02:34 Let's take a look at another component. Once you have understood that, let's take a look at the next part and let me ask you a question. And you will get it right. GTPase augmenting protein. What does augmenting mean? To immprove, to enhance. So here is your protein that is going to enhance the GTPase activity. If cancer is to develop, what's my activity of this GAP protein. Did you say decrease? Yeah you did. Or you will. When that GAP activity is decreased, GTPase activity is decreased. Your GTP remains intact until (inaudible) activity, increased. With all that said, predict always as to what's to come so that you can answer your questions much quicker and with much more confidence.

03:21 If you depend on the answers to give the answer, or if you depend on the answer choices so that you can figure out the answer that takes too much time and it shakes your confidence because there are going to be many answer choices that will look very much alike. So therefore, if you can predict, it's a thinking exam. You're interacting with your patient who's the question. You're asking the patient, you're asking the question, and the question is answering you.

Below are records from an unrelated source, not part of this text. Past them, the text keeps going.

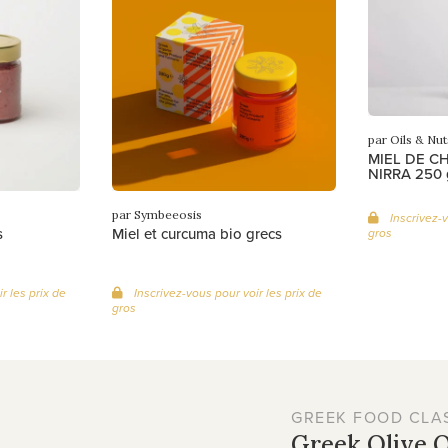
par Oils & Nut
MIEL DE C
NIRRA 250 
par Symbeeosis
Inscrivez-v
s
Miel et curcuma bio grecs
gros
r les prix de
Inscrivez-vous pour voir les prix de
gros
GREEK FOOD CLA
Greek Olive O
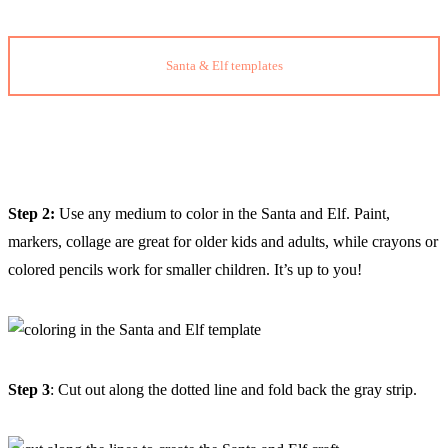
Santa & Elf templates
Step 2:
Use any medium to color in the Santa and Elf. Paint,
markers, collage are great for older kids and adults, while crayons or
colored pencils work for smaller children. It’s up to you!
Step 3
: Cut out along the dotted line and fold back the gray strip.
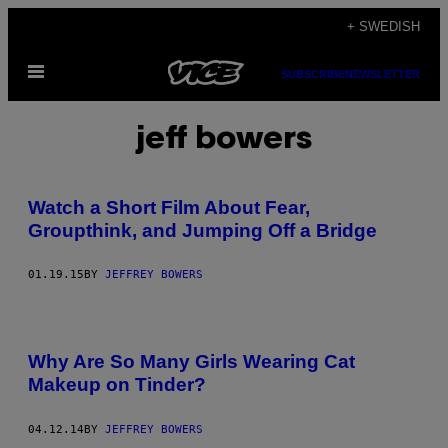
Skip
+ SWEDISH
to
Open
content
SUBSCRIBE
NEWSLETTER
Menu
jeff bowers
Watch a Short Film About Fear,
Groupthink, and Jumping Off a Bridge
01.19.15
BY
JEFFREY BOWERS
Why Are So Many Girls Wearing Cat
Makeup on Tinder?
04.12.14
BY
JEFFREY BOWERS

03:48 You need to make sure that you are asking the right question. How do you do that? Going through what we are doing.

03:55 If you want cancer, a mutated RAS binds to GAP. What does that mean? That means that the GAP is now been downregulated.

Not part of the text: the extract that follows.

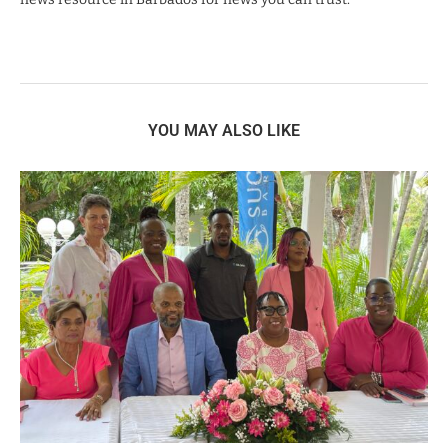
YOU MAY ALSO LIKE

04:03 The GTPase is not not being augmented. You are going to have increased GTP and further, you need to know the signalling.

04:13 We have RAS which is associated with as you move further into, now before we move on picture RAS. If you can't i'll show you a picture. RAS is going to be bound to G protein right along side the membrane in the cytoplasm. Once RAS is activated, it will follow through what's known as MAP, MYC and company. And then it will communicate with the nucleus so that you can bring about increased proliferation, bringing about neoplasia. MAP kinase will be a part of that.

04:46 It is important that you know MAP kinase. GTPase activity is lost in mutated RAS and RAS mutated, look at this, 25% some would even say 40% of all cancers is associated with RAS. Let us now take a look at illustration, quickly and effectively of what you need to know. If by chance you were not following me on the previous discussion on the verbiage you are going to follow me now. Here is a growth factor, ECF. There is a receptor in the membrane. Where are you on the other side of the receptor. Inside my cytoplasm. Inside the cell. And from the cytoplasm, you are going down to where? The nucleus. Let's break it all up and have you take a look at RAS signal transduction. GDP located in the picture, you see it? GDP. Okay. That GDP means inactive. What is to happen to that GDP so that it can become active. Has to phosphorylate.

05:58 Notice GTP. GTP is now bound to RAS. It is now active. You also have RAF which will play a role next.

06:09 Normally speaking, once a job of RAS is completed, there is GAP, that stands for GTPase augmenting protein.

06:18 What does GTPase do? It removes the phosphate. In other words it dephosphorylate so that you see the phosphate, it's been released. And you circle back around, and you form GDP which is inactive and that is perfectly normal.

06:33 In the meantime, whenever RAS is activated, it will communicate with the nucleus through the MAP kinase pathway.

06:44 So what then happens in cancer. That GAP gets mutated. The GTPase activity is no longer truly present of effective.

06:53 Your RAS is further more or forever more activated. It will therefore communicate and transduce signals to the nucleus.

07:00 So that you have increased transcription activity and welcome to type cancer that the boards are going for.